++++ Input data

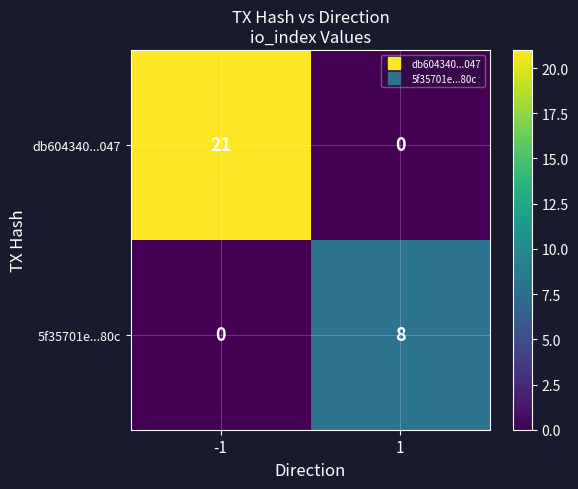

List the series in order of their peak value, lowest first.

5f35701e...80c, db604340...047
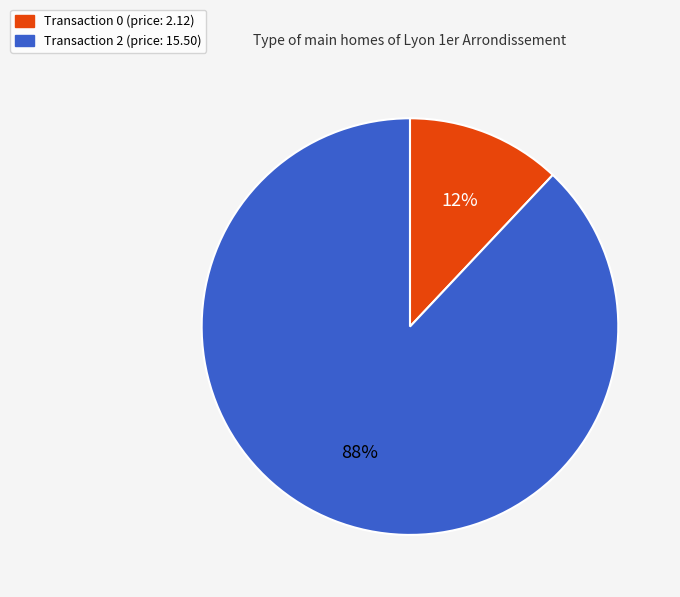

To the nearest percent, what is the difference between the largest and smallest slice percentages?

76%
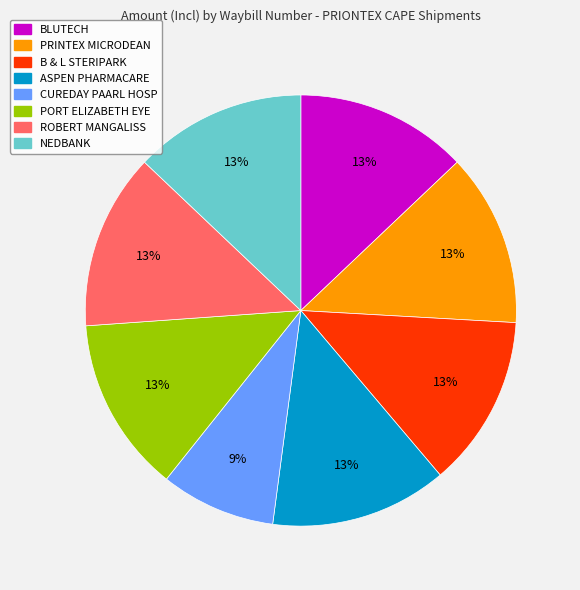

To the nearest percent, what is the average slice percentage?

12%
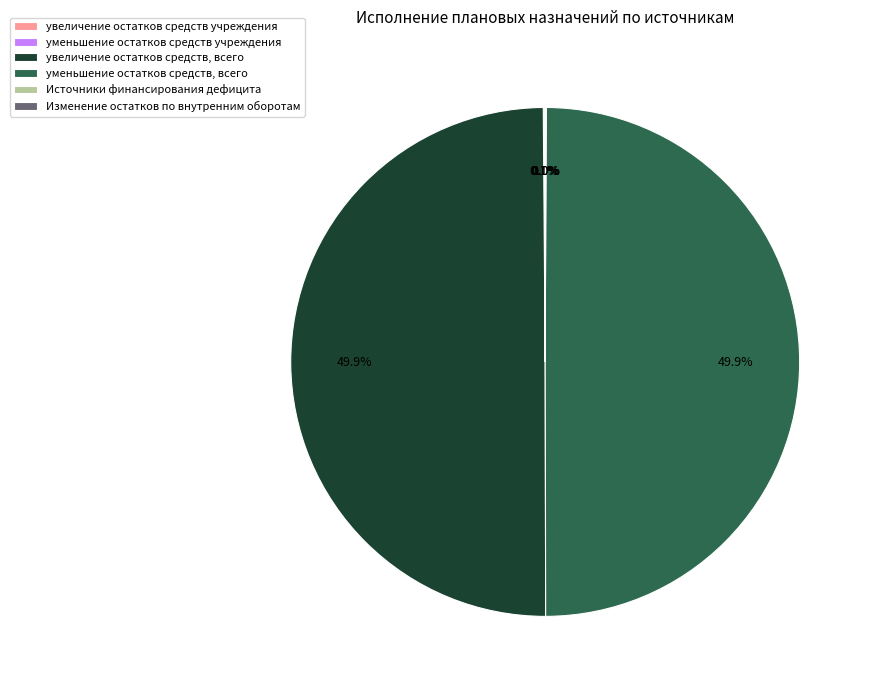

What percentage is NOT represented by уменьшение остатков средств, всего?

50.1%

++++++++
++++ Input data

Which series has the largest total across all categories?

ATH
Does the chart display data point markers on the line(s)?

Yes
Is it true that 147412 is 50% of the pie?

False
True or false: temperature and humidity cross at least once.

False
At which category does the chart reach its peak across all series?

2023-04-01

++++++++

Gather each line of the records in which the word "peak" appears, and copy those lines in full, in their original order.

— Answer for this exercise —
List the series in order of their peak value, lowest first.
At which category does the chart reach its peak across all series?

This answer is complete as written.